Foi num bar LBTQ, no bairro de Santa Cecília, que vi pela primeira vez um livro de Sylvia Molloy. Uma portinha no corredor dava acesso a uma minilivraria, uma área tão pequena quanto um lavabo. Na prateleira de obras temáticas, entre várias autoras lésbicas, vejo a capa laranja de Desarticulações, com tradução de Paloma Vidal. Folheio o volume fininho, leio a primeira linha: “Tenho que escrever estes textos enquanto ela ainda está viva”. A orelha fala em “escrita autobiográfica”. Compro um exemplar, guardo na bolsa, e volto ao bar.
Estava ali para um encontro do clube de leitura. O livro da noite, Na casa dos sonhos, de Carmen Maria Machado, tinha recebido destaque no jornal. Não gostei tanto da obra, mas fiquei curiosa de saber a opinião de outras leitoras. Frustrada, logo percebi que a conversa se resumia às relações abusivas (tema do romance), em vez de aspectos literários. Acompanhei o debate com curiosidade antropológica, e levei quase trinta minutos, ao final, até conseguir um carro de aplicativo pra ir embora.
Num canto da estante, deixo os livros novos a ler.
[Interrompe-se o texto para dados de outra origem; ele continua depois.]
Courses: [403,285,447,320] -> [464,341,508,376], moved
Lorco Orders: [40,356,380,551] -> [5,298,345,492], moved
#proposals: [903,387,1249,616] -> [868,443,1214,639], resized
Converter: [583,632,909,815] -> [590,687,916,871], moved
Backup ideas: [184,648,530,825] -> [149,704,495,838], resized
Quando aparece um tempo livre, pego algum deles. Alguns passam direto do canto dos novos para a prateleira de futuras doações. Outros vão dali para a fileira de sala de aula. Raros são os livros que ficam na estante das obras a guardar. O livrinho de Sylvia Molloy, embora fino, ficou meses entre os novos. Eu lia um pedacinho aqui e ali. A narrativa se compõe de lembranças e cenas com ML., ex-amante que perde a memória. Cada fragmento é um microconto — e cada visita, como um diário, traz a redescoberta da perda.
INTERRUPÇÃO
Sinto que deixar este relato é deixá-la, que ao não registrar mais meus encontros estou negando algo a ela, uma continuidade da qual só eu, nessas visitas, posso dar fé. Sinto que a estou abandonando. Mas, de algum modo, ela mesma está se abandonando.
Esse é o último fragmento. Não o fim das visitas, mas o fim da escrita sobre tais visitas. O livro foi publicado em 2010. Sylvia, saudável, visitava sua ex-companheira, levava alfajores, ajudava com o contador.
Li há muitos anos, em Leituras de operárias, de Ecléa Bosi (e cito de memória), que as trabalhadoras da fábrica de Osasco, entrevistadas na pesquisa, gostavam de biografias, por serem histórias reais. (A obra de Ecléa talvez ande meio esquecida, pois não encontro na internet onde confirmar se a fábrica era mesmo em Osasco.) Compartilho com elas o gosto pela realidade — um gosto modesto pela verdade, embora eu saiba pouco de filosofia e seja incapaz de definir o que seria isso, realidade e verdade.
O volume de Desarticulações traz também Vária imaginação, em que Sylvia escreve sobre a família e a infância em Buenos Aires. Os dois textos gravaram, em mim, esta jovem crescendo na América Latina, meio apaixonada pela professora de francês, e a Sylvia madura, viajada, professora em Nova York.
Outros meses se passam, e encontro na Livraria Simples o último livro da autora, Animalia, publicado no ano de sua morte, em 2022. Aqui Sylvia fala de sua casa, da varanda onde descansa já doente, das árvores no jardim, dos gatos e cachorros. Uma cena que ela não esquece: o guarda municipal esmurra contido a viatura, antes de cumprir sua obrigação de sacrificar um guaxinim atropelado.
A tristeza me acompanha por alguns dias, ao terminar a leitura. Seu amor pelos animais me comove mais que a vivacidade intelectual e a dedicação à literatura. Sylvia Molloy partiu em paz. Pelo nome de sua companheira, encontro um endereço aproximado da casa, em Long Island. No visualizador de ruas do Google, passeio pela via vazia e sem calçada, observando as casas esparsas quase escondidas pelas árvores. É difícil deixá-la ir.